Randomly updated and mostly about music videos, Florida, and anything involving sequins, spandex, or saxophone solos.
On occasion, I address something of relative importance.

12th August 2010

Quote with 5 notes

As highly accomplished as his work was, it was a bit too much in a highly conceptualized, self-reflexive, intensely theorized, and familiar quasi-visual idiom. Miles had lost by winning. He got so close to a good idea of art, that the art he got close to wasn’t entirely his own. I began to understand that this had been happening all along. Indeed, it had been there in his first digital black-and-white portrait of Nao. I think Miles should move to New York and be poor and stay up late with thousands of other young artists. Then, in five years, he could be an artist to reckon with. That he lost this reality TV show will one day actually help him.

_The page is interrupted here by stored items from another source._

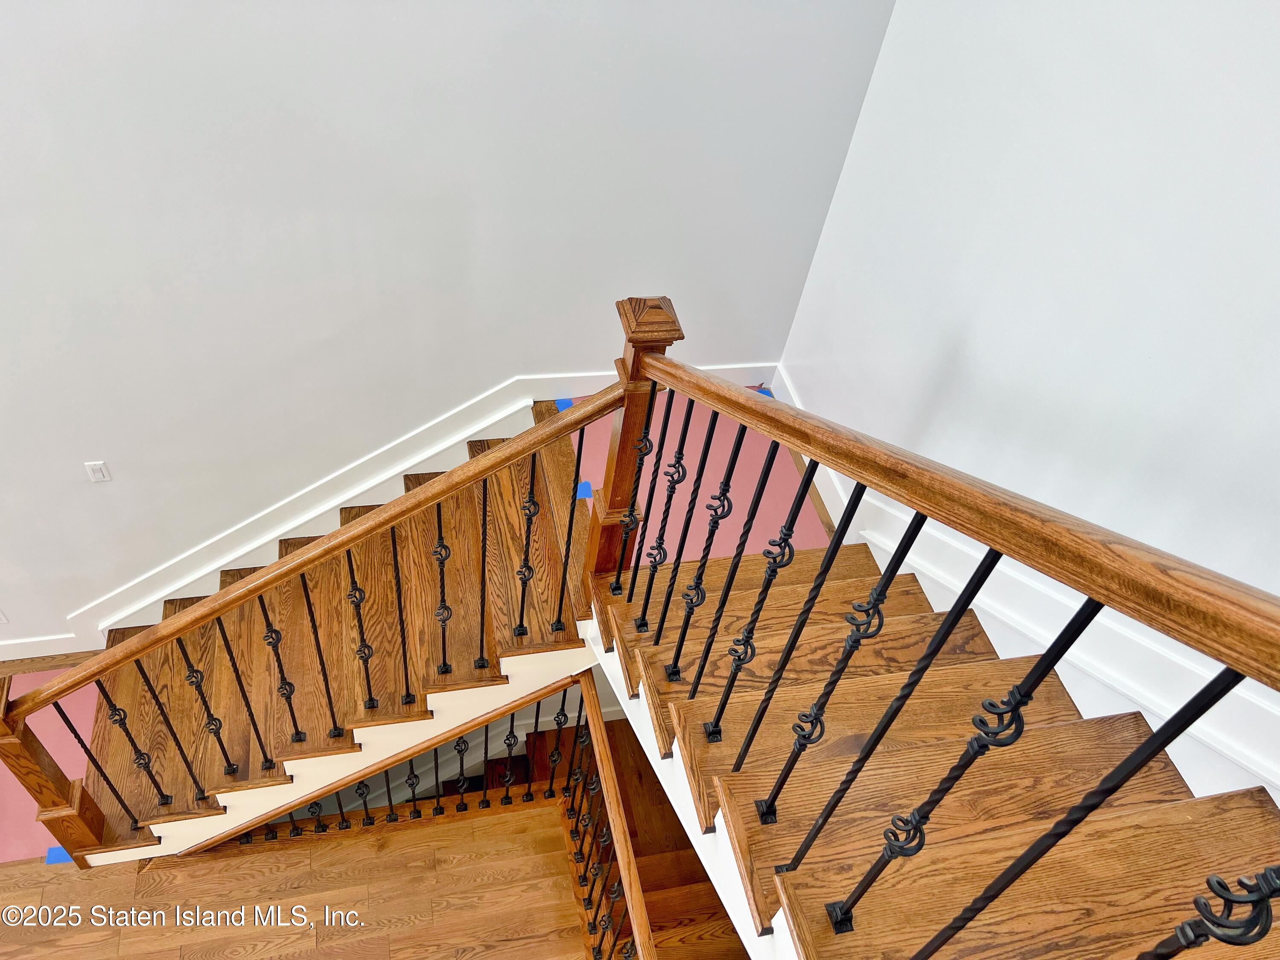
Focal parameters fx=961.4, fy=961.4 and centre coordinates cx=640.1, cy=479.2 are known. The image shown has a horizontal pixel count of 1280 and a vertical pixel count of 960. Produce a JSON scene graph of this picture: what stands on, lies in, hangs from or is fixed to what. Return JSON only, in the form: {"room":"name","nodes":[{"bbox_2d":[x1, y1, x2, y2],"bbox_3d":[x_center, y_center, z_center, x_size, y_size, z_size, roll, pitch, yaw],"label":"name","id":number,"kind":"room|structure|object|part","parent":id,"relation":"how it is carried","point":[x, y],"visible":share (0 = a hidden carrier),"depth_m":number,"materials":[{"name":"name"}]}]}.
{"room":"staircase","nodes":[
{"label":"staircase","id":0,"kind":"room"},
{"bbox_2d":[0,798,602,959],"bbox_3d":[-1.906,2.931,2.984,5.111,0.146,3.867,-6,51,-13],"label":"lower floor","id":1,"kind":"structure","parent":0,"point":[499,827],"depth_m":3.97,"materials":[{"name":"brown wood"}]},
{"bbox_2d":[0,663,101,862],"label":"protective floor paper","id":2,"kind":"object","parent":1,"relation":"on","point":[43,740],"visible":0.32,"depth_m":4.27,"materials":[{"name":"pink paper"}]},
{"bbox_2d":[44,845,74,864],"bbox_3d":[-2.342,1.519,3.894,0.115,0.006,0.084,-6,51,-13],"label":"blue tape","id":3,"kind":"object","parent":2,"relation":"on","point":[48,861],"visible":0.4,"depth_m":3.89,"materials":[{"name":"blue plastic"}]},
{"bbox_2d":[69,409,601,857],"bbox_3d":[-1.249,0.552,3.717,2.397,1.515,1.510,-6,51,-13],"label":"upper staircase","id":4,"kind":"structure","parent":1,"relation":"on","point":[441,681],"depth_m":3.51,"materials":[{"name":"brown wood"}]},
{"bbox_2d":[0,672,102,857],"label":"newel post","id":5,"kind":"object","parent":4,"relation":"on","point":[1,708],"visible":0.65,"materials":[{"name":"brown wood"}]},
{"bbox_2d":[0,383,627,851],"bbox_3d":[-1.139,0.693,3.234,1.890,2.200,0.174,-6,51,-13],"label":"stair railing","id":6,"kind":"object","parent":4,"relation":"on","point":[46,700],"visible":0.96,"depth_m":2.92,"materials":[{"name":"brown wood"}]},
{"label":"baluster","id":7,"kind":"part","parent":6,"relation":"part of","materials":[{"name":"black metal"}]},
{"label":"baluster","id":8,"kind":"part","parent":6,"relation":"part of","materials":[{"name":"black metal"}]},
{"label":"baluster","id":9,"kind":"part","parent":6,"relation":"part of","materials":[{"name":"black metal"}]},
{"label":"baluster","id":10,"kind":"part","parent":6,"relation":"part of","materials":[{"name":"black metal"}]},
{"bbox_2d":[578,381,827,573],"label":"protective floor paper","id":11,"kind":"object","parent":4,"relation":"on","point":[674,418],"visible":0.29,"depth_m":3.80,"materials":[{"name":"paper"}]},
{"bbox_2d":[575,480,593,499],"bbox_3d":[-0.215,0.041,3.633,0.061,0.005,0.074,-6,51,-13],"label":"blue tape","id":12,"kind":"object","parent":11,"relation":"on","point":[586,487],"visible":0.65,"depth_m":3.63,"materials":[{"name":"blue plastic"}]},
{"bbox_2d":[754,386,773,397],"bbox_3d":[0.508,-0.355,4.016,0.081,0.006,0.086,-6,51,-13],"label":"blue tape","id":13,"kind":"object","parent":11,"relation":"on","point":[761,391],"visible":0.35,"depth_m":4.02,"materials":[{"name":"blue plastic"}]},
{"bbox_2d":[195,672,651,950],"bbox_3d":[-0.845,1.811,3.562,1.846,1.657,1.565,-6,51,-13],"label":"lower stair railing","id":14,"kind":"object","parent":1,"relation":"on","point":[438,807],"visible":0.71,"depth_m":3.60,"materials":[{"name":"brown wood"}]},
{"bbox_2d":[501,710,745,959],"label":"lower staircase","id":15,"kind":"structure","parent":1,"relation":"on","point":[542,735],"depth_m":4.28,"materials":[{"name":"brown wood"}]},
{"bbox_2d":[578,534,1279,959],"bbox_3d":[0.729,1.086,2.147,1.189,1.707,3.019,-6,51,-13],"label":"upper staircase","id":16,"kind":"structure","parent":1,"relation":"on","point":[783,587],"depth_m":2.11,"materials":[{"name":"brown wood"}]},
{"bbox_2d":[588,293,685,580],"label":"newel post","id":17,"kind":"object","parent":16,"relation":"on","point":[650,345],"visible":0.68,"depth_m":2.45,"materials":[{"name":"brown wood"}]},
{"bbox_2d":[593,328,1279,959],"bbox_3d":[0.388,0.740,1.743,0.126,2.103,2.577,-6,51,-13],"label":"stair railing","id":18,"kind":"object","parent":16,"relation":"on","point":[841,533],"visible":0.99,"depth_m":1.36,"materials":[{"name":"brown wood"}]},
{"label":"baluster","id":19,"kind":"part","parent":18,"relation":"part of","materials":[{"name":"black metal"}]},
{"bbox_3d":[0.197,0.270,1.746,0.032,0.831,0.036,-6,51,-13],"label":"baluster","id":20,"kind":"part","parent":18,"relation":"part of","materials":[{"name":"black metal"}]},
{"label":"baluster","id":21,"kind":"part","parent":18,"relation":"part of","materials":[{"name":"black metal"}]},
{"bbox_2d":[0,0,898,646],"bbox_3d":[-2.299,-0.873,2.632,6.425,5.949,0.140,-6,51,-13],"label":"back wall","id":22,"kind":"structure","parent":0,"point":[56,606],"depth_m":3.15,"materials":[{"name":"paint"}]},
{"bbox_2d":[0,607,9,623],"bbox_3d":[-2.846,0.602,4.233,0.069,0.121,0.009,-6,51,-13],"label":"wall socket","id":23,"kind":"object","parent":22,"relation":"attached to","point":[1,617],"visible":0.99,"depth_m":4.25,"materials":[{"name":"white"}]},
{"bbox_2d":[0,633,89,661],"bbox_3d":[-3.795,0.885,4.169,2.861,0.154,0.016,-6,51,-13],"label":"baseboard","id":24,"kind":"structure","parent":22,"relation":"attached to","point":[19,657],"depth_m":4.40,"materials":[{"name":"white paint"}]},
{"bbox_2d":[84,459,112,482],"bbox_3d":[-2.067,-0.028,3.666,0.069,0.117,0.011,-6,51,-13],"label":"light switch","id":25,"kind":"object","parent":22,"relation":"attached to","point":[99,474],"visible":0.98,"depth_m":3.66,"materials":[{"name":"white plastic"}]},
{"bbox_2d":[53,362,779,646],"bbox_3d":[-0.950,0.167,4.199,3.196,1.282,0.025,-6,51,-13],"label":"baseboard","id":26,"kind":"structure","parent":22,"relation":"attached to","point":[594,383],"depth_m":4.01,"materials":[{"name":"white paint"}]},
{"bbox_2d":[554,397,573,411],"bbox_3d":[-0.305,-0.291,3.843,0.064,0.004,0.087,-6,51,-13],"label":"blue tape","id":27,"kind":"object","parent":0,"point":[562,404],"visible":0.51,"depth_m":3.85,"materials":[{"name":"blue plastic"}]},
{"bbox_2d":[772,0,1279,796],"bbox_3d":[1.277,0.052,1.643,0.135,5.072,4.048,-6,51,-13],"label":"right wall","id":28,"kind":"structure","parent":0,"point":[1151,111],"depth_m":2.25,"materials":[{"name":"white paint"}]},
{"bbox_2d":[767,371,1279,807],"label":"baseboard","id":29,"kind":"structure","parent":28,"relation":"attached to","point":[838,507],"depth_m":2.46,"materials":[{"name":"white paint"}]}
]}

Abdi, on the other hand, had won by losing all along. He won by extending himself and his art, expanding on his weak ideas and making them work for and not against him. Abdi won by not being cynical; by actually putting himself through an emotional-aesthetic wringer; reaching deeper. Abdi’s Brooklyn Museum show probably won’t be a hit with the art world. However, I can imagine museum crowds getting a lot out of his work, and that his small show might even teach the art world something about its own openness or lack thereof.

I agree with Jerry Saltz’s reasoning for why Work of Art’s golden boy, Miles, had to lose. I also appreciate that an artist can win by not being cynical; he can be rewarded for his selfless approach and sincerity, even if only within the reality tv sphere. Abdi was championed because he worked within his own limited parameters and not because he attempted to fit some nifty cliché of what an artist should be. He was recognized because he had struggled and learned from his, sometimes embarrassing, failures. 

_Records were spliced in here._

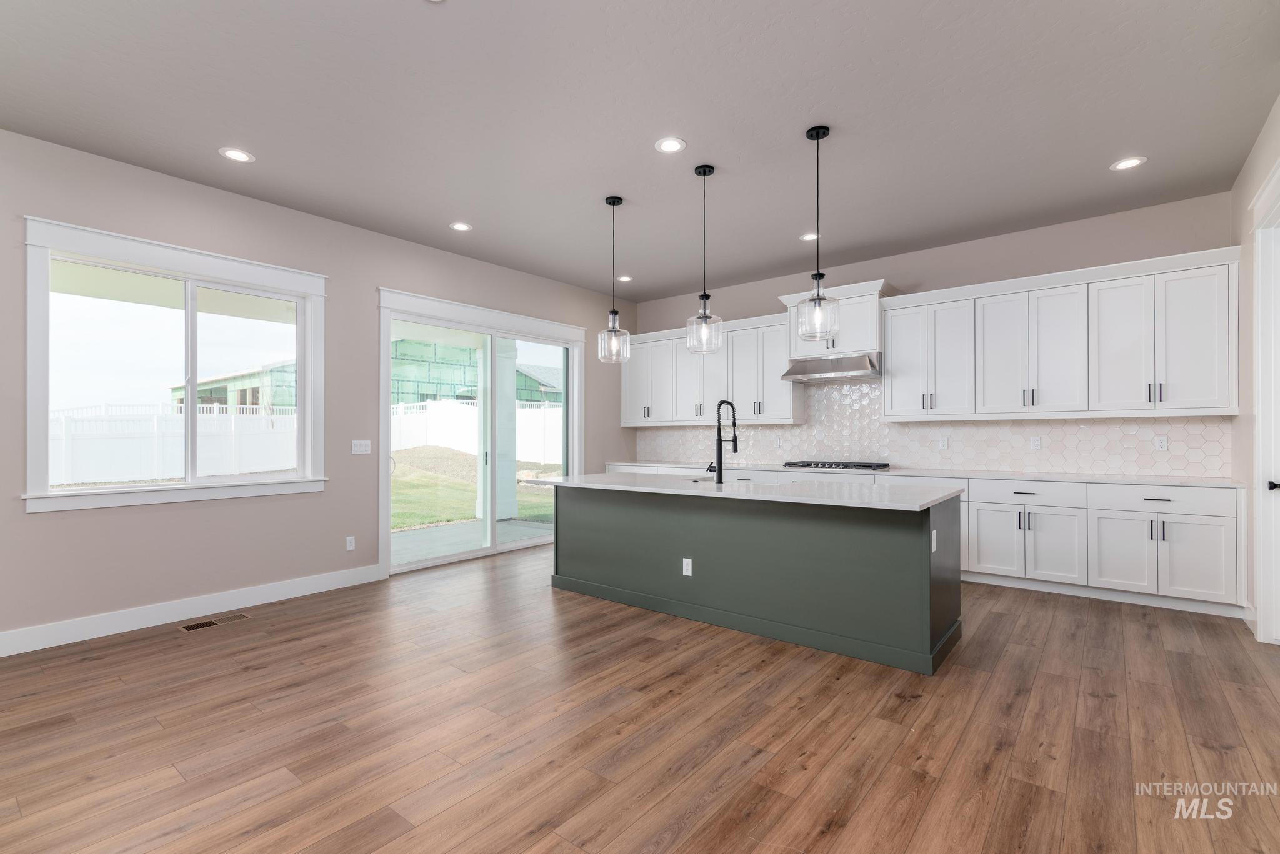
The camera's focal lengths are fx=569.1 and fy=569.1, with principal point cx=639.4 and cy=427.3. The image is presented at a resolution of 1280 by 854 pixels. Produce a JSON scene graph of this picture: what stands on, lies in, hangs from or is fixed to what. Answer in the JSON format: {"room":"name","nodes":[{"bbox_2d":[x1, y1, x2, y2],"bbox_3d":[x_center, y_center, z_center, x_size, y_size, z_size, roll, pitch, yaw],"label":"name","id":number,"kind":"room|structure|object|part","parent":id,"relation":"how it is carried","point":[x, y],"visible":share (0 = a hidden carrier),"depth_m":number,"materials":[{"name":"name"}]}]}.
{"room":"kitchen","nodes":[
{"label":"kitchen","id":0,"kind":"room"},
{"bbox_2d":[0,126,631,651],"bbox_3d":[-2.688,-0.203,4.679,0.164,3.071,8.319,0,0,38],"label":"left wall","id":1,"kind":"structure","parent":0,"point":[189,512],"depth_m":4.17,"materials":[{"name":"grey paint"}]},
{"bbox_2d":[20,215,327,513],"bbox_3d":[-3.129,-0.363,4.039,0.157,1.727,1.702,0,0,38],"label":"window","id":2,"kind":"structure","parent":1,"relation":"in","point":[189,487],"depth_m":3.83,"materials":[{"name":"white glass"}]},
{"bbox_2d":[0,563,384,658],"bbox_3d":[-3.727,1.254,3.231,0.015,0.133,4.640,0,0,38],"label":"baseboard","id":3,"kind":"structure","parent":1,"relation":"attached to","point":[266,589],"depth_m":3.88,"materials":[{"name":"white paint"}]},
{"bbox_2d":[345,535,355,550],"bbox_3d":[-2.450,0.980,4.824,0.008,0.117,0.071,0,0,38],"label":"wall socket","id":4,"kind":"object","parent":1,"relation":"attached to","point":[349,546],"visible":0.99,"depth_m":4.82,"materials":[{"name":"white plastic"}]},
{"bbox_2d":[351,439,371,453],"bbox_3d":[-2.413,0.167,4.939,0.011,0.116,0.161,0,0,38],"label":"light switch","id":5,"kind":"object","parent":1,"relation":"attached to","point":[362,449],"visible":0.98,"depth_m":4.94,"materials":[{"name":"white plastic"}]},
{"bbox_2d":[376,287,585,577],"bbox_3d":[-1.539,0.063,6.027,0.152,2.562,2.544,0,0,38],"label":"sliding glass door","id":6,"kind":"structure","parent":1,"relation":"in","point":[489,551],"depth_m":5.51,"materials":[{"name":"glass"}]},
{"bbox_2d":[0,0,1279,300],"bbox_3d":[-0.214,-1.805,3.008,6.402,0.118,8.365,0,0,38],"label":"ceiling","id":7,"kind":"structure","parent":0,"point":[219,135],"depth_m":3.15,"materials":[{"name":"paint"}]},
{"bbox_2d":[219,147,254,162],"bbox_3d":[-2.561,-1.730,3.621,0.190,0.008,0.190,0,0,38],"label":"recessed light","id":8,"kind":"object","parent":7,"relation":"in","point":[239,155],"visible":0.99,"depth_m":3.61,"materials":[{"name":"white"}]},
{"bbox_2d":[449,221,472,231],"bbox_3d":[-1.531,-1.717,4.866,0.192,0.008,0.191,0,0,38],"label":"recessed light","id":9,"kind":"object","parent":7,"relation":"in","point":[462,227],"visible":0.99,"depth_m":4.86,"materials":[{"name":"white"}]},
{"bbox_2d":[596,195,631,363],"bbox_3d":[-0.198,-1.121,4.335,0.244,1.244,0.243,0,0,38],"label":"pendant light","id":10,"kind":"object","parent":7,"relation":"hanging from","point":[614,312],"visible":1,"depth_m":4.31,"materials":[{"name":"clear glass"}]},
{"bbox_2d":[616,274,632,281],"bbox_3d":[-0.182,-1.717,6.557,0.191,0.011,0.190,0,0,38],"label":"recessed light","id":11,"kind":"object","parent":7,"relation":"in","point":[624,277],"visible":0.97,"depth_m":6.54,"materials":[{"name":"white"}]},
{"bbox_2d":[655,136,686,153],"bbox_3d":[0.190,-1.744,3.524,0.192,0.008,0.192,0,0,38],"label":"recessed light","id":12,"kind":"object","parent":7,"relation":"in","point":[672,145],"visible":0.99,"depth_m":3.52,"materials":[{"name":"white"}]},
{"bbox_2d":[684,163,724,354],"bbox_3d":[0.439,-1.131,3.842,0.243,1.253,0.241,0,0,38],"label":"pendant light","id":13,"kind":"object","parent":7,"relation":"hanging from","point":[705,295],"visible":1,"depth_m":3.82,"materials":[{"name":"clear glass"}]},
{"bbox_2d":[798,231,820,240],"bbox_3d":[1.542,-1.730,5.165,0.190,0.008,0.190,0,0,38],"label":"recessed light","id":14,"kind":"object","parent":7,"relation":"in","point":[805,237],"visible":0.93,"depth_m":5.16,"materials":[{"name":"white"}]},
{"bbox_2d":[796,125,840,341],"bbox_3d":[1.046,-1.134,3.349,0.239,1.219,0.236,0,0,38],"label":"pendant light","id":15,"kind":"object","parent":7,"relation":"hanging from","point":[817,135],"visible":1,"depth_m":3.32,"materials":[{"name":"clear glass"}]},
{"bbox_2d":[1110,156,1146,170],"bbox_3d":[3.228,-1.744,3.765,0.193,0.008,0.191,0,0,38],"label":"recessed light","id":16,"kind":"object","parent":7,"relation":"in","point":[1130,163],"visible":0.99,"depth_m":3.76,"materials":[{"name":"white"}]},
{"bbox_2d":[0,543,1279,853],"bbox_3d":[-0.234,1.351,2.737,6.478,0.108,8.556,0,0,38],"label":"floor","id":17,"kind":"structure","parent":0,"point":[1015,636],"depth_m":2.41,"materials":[{"name":"brown wood"}]},
{"bbox_2d":[178,613,250,631],"bbox_3d":[-2.884,1.323,3.862,0.140,0.006,0.370,0,0,38],"label":"floor vent","id":18,"kind":"object","parent":17,"relation":"in","point":[211,624],"visible":0.97,"depth_m":3.85,"materials":[{"name":"metal"}]},
{"bbox_2d":[550,483,962,674],"bbox_3d":[0.646,0.861,4.162,2.912,0.904,1.076,0,0,38],"label":"kitchen island","id":19,"kind":"object","parent":17,"relation":"on","point":[614,516],"visible":0.93,"depth_m":3.54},
{"bbox_2d":[681,557,692,575],"bbox_3d":[0.328,0.969,3.955,0.070,0.116,0.008,0,0,38],"label":"socket","id":20,"kind":"object","parent":19,"relation":"attached to","point":[690,574],"visible":0.98,"depth_m":3.95,"materials":[{"name":"white plastic"}]},
{"bbox_2d":[521,471,964,511],"bbox_3d":[0.611,0.415,4.226,3.048,0.038,1.124,0,0,38],"label":"island countertop","id":21,"kind":"structure","parent":19,"relation":"on","point":[652,484],"depth_m":3.66,"materials":[{"name":"white stone"}]},
{"bbox_2d":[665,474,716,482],"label":"sink","id":22,"kind":"object","parent":21,"relation":"in","point":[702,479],"visible":0.14,"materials":[{"name":"silver metal"}]},
{"bbox_2d":[708,400,738,482],"bbox_3d":[0.623,0.092,4.295,0.186,0.587,0.157,0,0,38],"label":"faucet","id":23,"kind":"object","parent":21,"relation":"on","point":[720,469],"visible":1,"depth_m":4.23,"materials":[{"name":"black metal"}]},
{"bbox_2d":[930,528,938,551],"bbox_3d":[1.605,0.625,3.106,0.017,0.118,0.073,0,0,38],"label":"socket","id":24,"kind":"object","parent":19,"relation":"attached to","point":[932,549],"visible":0.94,"depth_m":3.09,"materials":[{"name":"white plastic"}]},
{"bbox_2d":[597,464,1241,616],"bbox_3d":[1.907,0.861,5.769,5.741,0.911,0.652,0,0,38],"label":"base cabinet","id":25,"kind":"object","parent":17,"relation":"on","point":[1215,534],"visible":0.49,"depth_m":4.24,"materials":[{"name":"white paint"}]},
{"bbox_2d":[608,460,1236,487],"bbox_3d":[2.073,0.417,5.781,5.627,0.035,0.655,0,0,38],"label":"countertop","id":26,"kind":"structure","parent":25,"relation":"on","point":[1173,482],"depth_m":4.74,"materials":[{"name":"white stone"}]},
{"bbox_2d":[781,460,892,470],"bbox_3d":[1.991,0.380,5.767,0.950,0.050,0.531,0,0,38],"label":"gas cooktop","id":27,"kind":"object","parent":26,"relation":"in","point":[790,464],"visible":0.97,"depth_m":5.64,"materials":[{"name":"black metal"}]},
{"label":"cabinet door","id":28,"kind":"part","parent":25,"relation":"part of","materials":[{"name":"white paint"}]},
{"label":"cabinet door","id":29,"kind":"part","parent":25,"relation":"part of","materials":[{"name":"white paint"}]},
{"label":"cabinet door","id":30,"kind":"part","parent":25,"relation":"part of","materials":[{"name":"white paint"}]},
{"bbox_2d":[628,190,1236,481],"bbox_3d":[2.238,-0.214,6.082,6.040,3.077,0.166,0,0,38],"label":"back wall","id":31,"kind":"structure","parent":0,"point":[1020,242],"depth_m":5.12,"materials":[{"name":"grey paint"}]},
{"bbox_2d":[620,310,797,426],"bbox_3d":[0.815,-0.642,6.932,2.444,1.181,0.411,0,0,38],"label":"upper cabinet","id":32,"kind":"object","parent":31,"relation":"attached to","point":[780,399],"visible":0.81,"depth_m":6.67,"materials":[{"name":"white paint"}]},
{"bbox_2d":[781,278,892,358],"bbox_3d":[2.033,-1.038,5.816,1.041,0.670,0.489,0,0,38],"label":"upper cabinet","id":33,"kind":"object","parent":31,"relation":"attached to","point":[847,344],"visible":0.67,"depth_m":5.60,"materials":[{"name":"white paint"}]},
{"bbox_2d":[781,351,883,381],"bbox_3d":[2.001,-0.607,5.805,0.916,0.217,0.529,0,0,38],"label":"range hood","id":34,"kind":"object","parent":33,"relation":"attached to","point":[800,369],"visible":0.94,"depth_m":5.63,"materials":[{"name":"silver metal"}]},
{"bbox_2d":[635,378,1234,477],"bbox_3d":[2.257,-0.091,6.020,5.592,0.972,0.010,0,0,38],"label":"tile backsplash","id":35,"kind":"structure","parent":31,"relation":"attached to","point":[767,432],"depth_m":5.47,"materials":[{"name":"white tile"}]},
{"bbox_2d":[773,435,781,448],"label":"wall socket","id":36,"kind":"object","parent":35,"relation":"attached to","point":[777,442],"visible":0.99,"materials":[{"name":"white plastic"}]},
{"bbox_2d":[938,435,949,449],"bbox_3d":[2.883,0.150,5.406,0.075,0.125,0.011,0,0,38],"label":"wall socket","id":37,"kind":"object","parent":35,"relation":"attached to","point":[942,442],"visible":0.98,"depth_m":5.40,"materials":[{"name":"white plastic"}]},
{"bbox_2d":[1029,436,1041,450],"bbox_3d":[3.470,0.139,4.990,0.072,0.118,0.009,0,0,38],"label":"wall socket","id":38,"kind":"object","parent":35,"relation":"attached to","point":[1035,444],"visible":0.98,"depth_m":4.99,"materials":[{"name":"white plastic"}]},
{"bbox_2d":[1154,435,1168,450],"bbox_3d":[4.174,0.128,4.553,0.072,0.118,0.008,0,0,38],"label":"wall socket","id":39,"kind":"object","parent":35,"relation":"attached to","point":[1163,444],"visible":0.98,"depth_m":4.55,"materials":[{"name":"white plastic"}]},
{"bbox_2d":[876,245,1241,420],"bbox_3d":[3.353,-0.671,4.886,2.377,1.176,0.397,0,0,38],"label":"upper cabinet","id":40,"kind":"object","parent":31,"relation":"attached to","point":[892,340],"visible":0.98,"depth_m":4.59,"materials":[{"name":"white paint"}]},
{"bbox_2d":[1230,93,1279,641],"bbox_3d":[1.853,-0.264,0.885,0.159,3.121,8.266,0,0,38],"label":"right wall","id":41,"kind":"structure","parent":0,"point":[1245,195],"depth_m":3.76,"materials":[{"name":"beige paint"}]},
{"bbox_2d":[1250,159,1279,645],"bbox_3d":[3.493,-0.073,2.997,0.194,2.731,1.230,0,0,38],"label":"door frame","id":42,"kind":"structure","parent":41,"relation":"in","point":[1260,599],"depth_m":3.39,"materials":[{"name":"white paint"}]},
{"bbox_3d":[3.752,0.350,3.359,0.087,0.068,0.086,0,0,38],"label":"door handle","id":43,"kind":"part","parent":42,"relation":"part of","materials":[{"name":"black metal"}]},
{"bbox_2d":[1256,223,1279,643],"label":"door","id":44,"kind":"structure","parent":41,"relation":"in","point":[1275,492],"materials":[{"name":"white paint"}]},
{"label":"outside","id":45,"kind":"structure","parent":0,"visible":0},
{"bbox_2d":[166,360,295,414],"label":"neighboring house","id":46,"kind":"structure","parent":45,"point":[226,402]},
{"bbox_2d":[393,518,551,563],"bbox_3d":[-2.129,1.449,6.930,2.695,0.130,4.183,0,0,38],"label":"patio","id":47,"kind":"structure","parent":45,"point":[412,536],"depth_m":7.07,"materials":[{"name":"grey concrete"}]},
{"bbox_2d":[481,340,519,519],"bbox_3d":[-2.175,0.001,8.601,0.411,2.790,0.408,0,0,38],"label":"porch column","id":48,"kind":"structure","parent":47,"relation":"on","point":[504,514],"depth_m":8.49,"materials":[{"name":"white paint"}]},
{"bbox_2d":[388,446,559,530],"label":"lawn","id":49,"kind":"structure","parent":45,"point":[424,477],"materials":[{"name":"green plant"}]},
{"bbox_2d":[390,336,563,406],"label":"neighboring building","id":50,"kind":"structure","parent":45,"point":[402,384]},
{"bbox_2d":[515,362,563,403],"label":"neighboring house","id":51,"kind":"structure","parent":45,"point":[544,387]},
{"label":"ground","id":52,"kind":"structure","parent":45,"visible":0},
{"bbox_2d":[51,402,297,486],"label":"white fence","id":53,"kind":"object","parent":52,"relation":"on","point":[146,477],"visible":0.63,"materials":[{"name":"white plastic"}]},
{"bbox_2d":[386,397,563,463],"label":"white fence","id":54,"kind":"object","parent":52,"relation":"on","point":[414,417],"visible":0.46,"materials":[{"name":"white plastic"}]}
]}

I am reluctant to say that Miles was a cliché…but I would not be surprised if part of his art is the careful construction of persona. Let’s look at what we, the viewers, learned about Miles: He’s an obsessive-compulsive art-boy wonder who can only seek refuge from the mania of his mind through sleep. He’s very cute in spite of the mauvy bags hanging limply under his eyes. He’s good with power tools. He’s sort of a hornball, but offhandedly so. He’s from the Midwest. He constantly needs to create comfort for himself in this overwhelming situation and highly stimulating urban environment. His art reflects this quest for solace but in a way that is rather impersonal. When I look at Mile’s work, I feel like I am being seduced in this underhanded way that is both flattering and unsatisfying.

Everyone that is a part of Work of Art’s audience can find something that attracts them to Mile’s character, even if the initial attraction only serves as a way to repulse them. Yes,  fellow contestant Ryan called him a “douche.” And Ryan is probably right. But even being a “douche” seems to somehow enhance the magnetism and power of his persona and, subsequently, his work.

Abdi was all wide-eyed gratitude this entire season. However, I wasn’t officially an Abdi supporter until I saw his finished product in the penultimate episode. There was something honest there, something that even at my most jaded, I could not fully reject as art school pap. I am not entirely convinced that either Miles or Abdi are true artists (whatever that means), but I am glad that the masses tuning into cable television are given the opportunity to (re)evaluate for themselves what is usually left up to a small and cynical elite.